Vicente Alfonso: ‘Escribir tiene que servir para algo’

En el prólogo de su libro de crónicas A la orilla de la carretera (UANL, 2021), el escritor lagunero Vicente Alfonso nos pone en el lugar de un turista que viaja por autopista ajeno a las ciudades y poblados borroneados a sus costados gracias a la velocidad. Puntos en el camino que sólo existen y tienen relevancia en tanto sirvan de referencia con respecto a su verdadero destino.

Alguna vez él fue uno de esos viajeros que apenas reparan en una de las ciudades que se encuentran rumbo a Acapulco: Chilpancingo es una especie de gris laberinto que se vislumbra a ambos lados del camino. Una ciudad pequeña, escondida entre montañas y barrancas, que se atraviesa en apenas diez minutos. Aunque la autopista cruza en medio de la urbe, es poco lo que los viajeros alcanzan a ver. Todo está dispuesto para que pasen sin detenerse, escribe el autor en esa introducción.

Pero llegó el día en que esa ciudad dejó de ser para él una colección de construcciones que se esfuman pronto de la retina y del recuerdo para convertirse en su destino. Por razones del trabajo de mi esposa, tuvimos que mudarnos a vivir a Chilpancingo. Una mañana de 2016, luego de empacar dos maletas de ropa y una caja de libros, tomamos la carretera 95 con dirección al sur. Nos acompañaba nuestra hija, entonces una bebé.

**TU TAREA**: Edita el pasaje del texto sobre Vicente Alfonso que va desde "En el prólogo" hasta "su verdadero destino.", ambos incluidos, cambiando "autopista" por "carretera". Las líneas siguientes son material aparte y no guardan relación con el texto.

[Datos de coordenadas de cuadros delimitadores]
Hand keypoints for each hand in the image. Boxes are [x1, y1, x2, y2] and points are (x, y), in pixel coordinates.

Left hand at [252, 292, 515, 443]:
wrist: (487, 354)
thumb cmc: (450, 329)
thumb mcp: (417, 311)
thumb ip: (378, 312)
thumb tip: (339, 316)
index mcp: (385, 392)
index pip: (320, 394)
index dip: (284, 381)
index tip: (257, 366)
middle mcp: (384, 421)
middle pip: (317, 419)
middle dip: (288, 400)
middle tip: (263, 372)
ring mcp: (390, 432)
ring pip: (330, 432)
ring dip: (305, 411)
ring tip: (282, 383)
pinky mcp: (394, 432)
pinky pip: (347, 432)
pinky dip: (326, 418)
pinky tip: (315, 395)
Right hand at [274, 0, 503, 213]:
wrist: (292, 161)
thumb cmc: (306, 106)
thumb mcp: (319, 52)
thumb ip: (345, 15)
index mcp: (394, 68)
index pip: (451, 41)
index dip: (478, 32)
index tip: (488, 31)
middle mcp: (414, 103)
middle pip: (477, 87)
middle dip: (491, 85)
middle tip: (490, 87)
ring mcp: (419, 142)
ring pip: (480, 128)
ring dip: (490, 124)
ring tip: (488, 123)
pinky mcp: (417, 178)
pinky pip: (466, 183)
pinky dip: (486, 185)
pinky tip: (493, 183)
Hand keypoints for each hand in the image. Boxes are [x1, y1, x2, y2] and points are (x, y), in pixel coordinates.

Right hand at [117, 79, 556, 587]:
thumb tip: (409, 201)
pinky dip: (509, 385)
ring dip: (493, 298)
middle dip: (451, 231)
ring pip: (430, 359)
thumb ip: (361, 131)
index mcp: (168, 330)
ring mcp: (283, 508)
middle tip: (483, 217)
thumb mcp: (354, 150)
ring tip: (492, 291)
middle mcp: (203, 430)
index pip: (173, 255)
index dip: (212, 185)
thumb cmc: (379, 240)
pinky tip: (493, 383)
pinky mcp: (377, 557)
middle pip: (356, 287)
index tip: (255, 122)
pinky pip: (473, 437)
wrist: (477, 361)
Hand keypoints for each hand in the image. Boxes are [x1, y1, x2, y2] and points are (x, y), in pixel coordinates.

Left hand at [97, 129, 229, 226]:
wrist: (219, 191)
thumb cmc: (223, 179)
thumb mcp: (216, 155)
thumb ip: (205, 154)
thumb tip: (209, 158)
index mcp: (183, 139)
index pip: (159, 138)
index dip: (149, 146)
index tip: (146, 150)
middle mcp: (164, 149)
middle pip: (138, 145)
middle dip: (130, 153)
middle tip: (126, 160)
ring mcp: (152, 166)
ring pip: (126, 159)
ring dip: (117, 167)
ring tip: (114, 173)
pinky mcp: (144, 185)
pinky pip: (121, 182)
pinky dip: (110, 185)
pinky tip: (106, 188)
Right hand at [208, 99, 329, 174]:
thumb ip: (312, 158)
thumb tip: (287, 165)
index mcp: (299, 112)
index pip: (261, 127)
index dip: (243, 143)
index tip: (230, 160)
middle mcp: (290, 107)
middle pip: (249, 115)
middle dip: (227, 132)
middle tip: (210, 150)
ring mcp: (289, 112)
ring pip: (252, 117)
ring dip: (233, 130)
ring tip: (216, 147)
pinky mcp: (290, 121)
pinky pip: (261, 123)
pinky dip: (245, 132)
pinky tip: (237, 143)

**RESPUESTA**:
En el prólogo de su libro de crónicas A la orilla de la carretera (UANL, 2021), el escritor lagunero Vicente Alfonso nos pone en el lugar de un turista que viaja por carretera ajeno a las ciudades y poblados borroneados a sus costados gracias a la velocidad. Puntos en el camino que sólo existen y tienen relevancia en tanto sirvan de referencia con respecto a su verdadero destino.